Lors d’un festival de solidarité à Calais, organisé par le Secours Catholique en 2023, de nombreux participants déplacés ont indiqué qu’ils ne se sentaient pas respectés, bien qu’ils aient reçu des produits de première nécessité tels que de la nourriture et des articles d’hygiène. Un participant a clairement exprimé le problème le plus profond : « Nous souhaitons plus que simplement recevoir, nous voulons partager nos réflexions avec vous. Cela m’a fait réfléchir à ce que signifie réellement la protection. Elle a révélé un décalage entre l’aide reçue par les personnes et le sentiment d’inclusion ou de valorisation qu’elles éprouvent. Le système humanitaire offre une protection juridique et une aide matérielle, mais beaucoup se sentent encore ignorés, impuissants et dépendants. Ils étaient souvent considérés comme des objets de pitié plutôt que comme des personnes ayant la capacité de contribuer et de se développer.

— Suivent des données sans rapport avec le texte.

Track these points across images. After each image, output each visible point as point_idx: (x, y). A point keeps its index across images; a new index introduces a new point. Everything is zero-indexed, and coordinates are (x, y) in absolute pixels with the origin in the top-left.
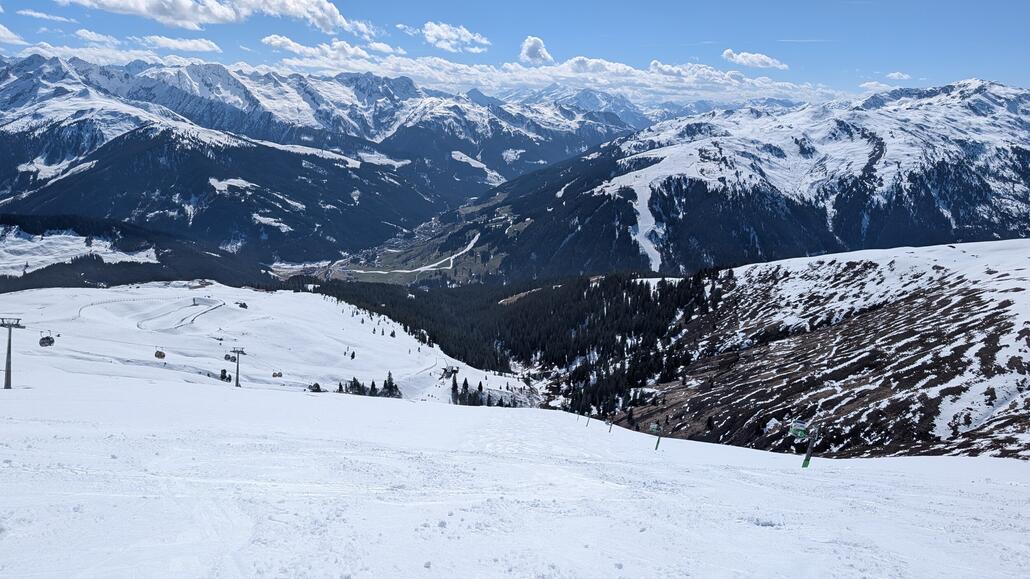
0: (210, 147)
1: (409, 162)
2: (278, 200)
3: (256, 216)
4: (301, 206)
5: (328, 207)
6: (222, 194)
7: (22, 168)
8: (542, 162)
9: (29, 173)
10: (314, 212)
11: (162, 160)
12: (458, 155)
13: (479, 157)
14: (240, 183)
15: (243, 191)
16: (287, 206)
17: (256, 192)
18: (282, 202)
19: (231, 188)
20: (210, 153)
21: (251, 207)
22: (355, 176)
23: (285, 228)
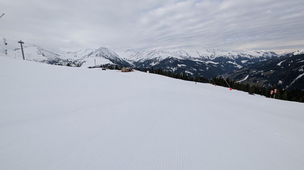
0: (179, 59)
1: (219, 63)
2: (191, 68)
3: (186, 71)
4: (196, 70)
5: (202, 70)
6: (180, 67)
7: (150, 64)
8: (253, 63)
9: (151, 65)
10: (198, 71)
11: (170, 62)
12: (229, 62)
13: (235, 62)
14: (184, 65)
15: (184, 67)
16: (193, 70)
17: (186, 67)
18: (192, 69)
19: (182, 66)
20: (179, 60)
21: (185, 69)
22: (207, 65)
23: (192, 74)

Cela a créé un paradoxe douloureux : même si ils recevaient un soutien, ils ne se sentaient pas vraiment protégés – car pour eux, la véritable protection ne se limitait pas à la simple survie. Elle signifiait être vu, respecté et inclus.
Quel est le contexte en RCA et le travail du JRS dans ce pays aujourd’hui ?
Depuis 1960, la RCA a connu des conflits intermittents qui ont gravement perturbé son tissu social et politique. La population subit les conséquences de la violence entre les rebelles et les villageois, ainsi qu’entre l’armée et les rebelles, qui tentent tous deux d’occuper davantage de territoires riches en mines d’or et de diamants. À l’origine du conflit et du déplacement de populations innocentes se trouve une profonde avidité pour le contrôle des ressources minérales du pays, en particulier dans les régions du centre-est, du nord-ouest et du centre-nord.
La majorité de la population desservie par le JRS est constituée de personnes déplacées à l’intérieur du pays, dans la région de Bangui, Bambari et Bria. Rien qu’au cours des trois dernières années, le JRS a soutenu plus de 20 000 personnes en leur offrant des moyens de subsistance et une protection.
Que peut faire le JRS pour apporter un changement significatif dans la protection des réfugiés ? Quelle est l’approche du JRS en matière de protection ?
Le témoignage d’une jeune femme d’un village de la RCA est un bon exemple de la manière dont le JRS comprend la protection, du moins dans le contexte dans lequel j’ai travaillé. Cette femme a participé à l’un des programmes éducatifs du JRS. Lorsque le conflit entre musulmans et chrétiens a éclaté en 2013, elle a perdu toute sa famille – tout le monde a été tué sauf elle. Elle n’avait que 12 ans. A la question, « Qu’est-ce qui vous a le plus marqué dans le soutien du JRS ? », elle a répondu : « JRS a construit avec moi une relation authentique et humaine, qui n’était pas artificielle, mais basée sur la confiance et le respect, dans le but de m’aider à me reconstruire ».
Et lorsqu’on lui demande qui l’a motivée à réussir, elle répond : « Ce qui m’a donné envie de réussir, c’est le sentiment de sécurité que m’a procuré l’amitié du personnel du JRS. J’ai retrouvé ma joie de vivre. Je me suis sentie en sécurité, protégée et, surtout, traitée comme un être humain à part entière. Cela m’a permis de reprendre espoir, avec force et détermination. Sans cette amitié, je ne serais probablement pas là où je suis aujourd’hui ».
Alors, que signifie vraiment être protégé pour le peuple exilé ? Il ne s’agit pas seulement de murs, de documents ou d’aides, mais de se sentir accueilli, respecté, non étiqueté et aimé.
Un proverbe africain dit : « Là où règne la fraternité, chacun devient le gardien du bien-être de l’autre, et le travail cesse d’être un fardeau pour devenir une mission partagée ». Voilà notre sagesse africaine.